Nicaraguan coffees have a wide range of flavor attributes. Some cup like Mexican coffees from Oaxaca, others have a more pronounced acidity. Some are mildly citrusy and bright, such as the coffees of Dipilto in Nueva Segovia department. The botanical cultivars utilized are traditional: Typica, some Bourbon and Maragogype dominate, along with Caturra and Pacas. There is some of the less desirable Catimor varietal, but many farms removed it after the "catimor craze" 10-20 years ago passed.

When in season, we offer some new "exotic" cultivars too: a Pacamara, a "Java" cultivar and the large bean Maragogype. Pulp Natural process is also a variation that gives the cup great body and a slightly rustic fruited layer. It seems that many of the growers in Nicaragua, sensing that the value of their Caturra coffees reaches a certain ceiling and rises no further, are trying many combinations of coffee variety and processing to command higher prices. We value the approachable sweetness and restraint of wet-processed old-style varietals like Bourbon and Typica, and their offspring like Caturra. We feel that an occasional foray into the exotic is fine, but people want to drink these classic coffees more often than unbalanced, one-off, odd coffees. So we like to see growers focus the core of their efforts toward these sweet and elegant coffees, not the flash-in-the-pan varietals or processing experiments.

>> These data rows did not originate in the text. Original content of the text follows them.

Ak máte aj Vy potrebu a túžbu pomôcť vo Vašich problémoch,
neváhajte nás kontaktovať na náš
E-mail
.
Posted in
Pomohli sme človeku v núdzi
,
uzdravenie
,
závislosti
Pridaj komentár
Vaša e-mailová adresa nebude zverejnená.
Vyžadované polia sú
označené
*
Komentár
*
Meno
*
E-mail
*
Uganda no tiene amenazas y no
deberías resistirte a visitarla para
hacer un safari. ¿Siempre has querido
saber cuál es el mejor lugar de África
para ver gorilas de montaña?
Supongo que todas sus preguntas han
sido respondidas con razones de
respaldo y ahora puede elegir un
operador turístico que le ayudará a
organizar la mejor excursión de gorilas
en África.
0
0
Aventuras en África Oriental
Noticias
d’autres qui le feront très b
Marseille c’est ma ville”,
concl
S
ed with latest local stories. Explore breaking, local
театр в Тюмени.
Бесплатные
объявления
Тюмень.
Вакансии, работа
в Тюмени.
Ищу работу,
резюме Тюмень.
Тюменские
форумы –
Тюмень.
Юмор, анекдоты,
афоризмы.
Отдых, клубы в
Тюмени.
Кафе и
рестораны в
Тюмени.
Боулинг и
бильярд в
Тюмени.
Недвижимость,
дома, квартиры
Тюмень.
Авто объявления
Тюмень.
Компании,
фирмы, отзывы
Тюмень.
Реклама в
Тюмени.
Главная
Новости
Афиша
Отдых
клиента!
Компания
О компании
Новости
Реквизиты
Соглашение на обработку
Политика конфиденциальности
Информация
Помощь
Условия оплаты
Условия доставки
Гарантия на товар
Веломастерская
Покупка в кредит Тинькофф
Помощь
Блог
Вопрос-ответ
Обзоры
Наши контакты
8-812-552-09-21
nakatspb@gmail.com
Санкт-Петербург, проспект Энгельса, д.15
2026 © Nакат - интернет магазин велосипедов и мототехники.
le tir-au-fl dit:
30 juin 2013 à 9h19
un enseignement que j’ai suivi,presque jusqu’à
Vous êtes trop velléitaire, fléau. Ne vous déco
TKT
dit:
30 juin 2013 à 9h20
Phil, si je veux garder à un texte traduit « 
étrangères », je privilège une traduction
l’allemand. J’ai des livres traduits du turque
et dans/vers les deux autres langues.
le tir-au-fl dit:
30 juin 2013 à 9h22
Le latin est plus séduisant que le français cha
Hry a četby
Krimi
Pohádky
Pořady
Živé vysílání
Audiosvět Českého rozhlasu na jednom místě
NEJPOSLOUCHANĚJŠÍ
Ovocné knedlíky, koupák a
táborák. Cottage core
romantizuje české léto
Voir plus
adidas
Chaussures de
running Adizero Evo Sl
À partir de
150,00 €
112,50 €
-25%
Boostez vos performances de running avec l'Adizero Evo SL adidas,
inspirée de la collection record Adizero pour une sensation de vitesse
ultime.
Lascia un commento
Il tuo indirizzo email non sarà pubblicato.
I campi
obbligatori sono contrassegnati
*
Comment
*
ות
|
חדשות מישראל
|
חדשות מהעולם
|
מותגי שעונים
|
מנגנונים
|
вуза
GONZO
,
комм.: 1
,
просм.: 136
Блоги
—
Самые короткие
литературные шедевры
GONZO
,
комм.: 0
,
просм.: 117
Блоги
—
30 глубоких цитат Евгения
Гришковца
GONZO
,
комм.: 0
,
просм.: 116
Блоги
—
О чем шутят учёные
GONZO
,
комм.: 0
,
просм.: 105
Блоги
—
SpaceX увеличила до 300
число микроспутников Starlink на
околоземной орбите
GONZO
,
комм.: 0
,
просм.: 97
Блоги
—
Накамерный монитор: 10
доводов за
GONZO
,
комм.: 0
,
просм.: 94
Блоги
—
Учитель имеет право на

If you are a fan of a heavy Full City or Vienna roast (in either case, you are letting the 2nd crack start and you stop the roast before it gains its momentum), then you really need to try a Jinotega or Matagalpa Nicaraguan at that roast level. They have enough body to stand up to dark roasts and the great balance and pungent bittersweetness is unparalleled! Roasted to Vienna stage, these coffees can make excellent and unique single-origin espresso.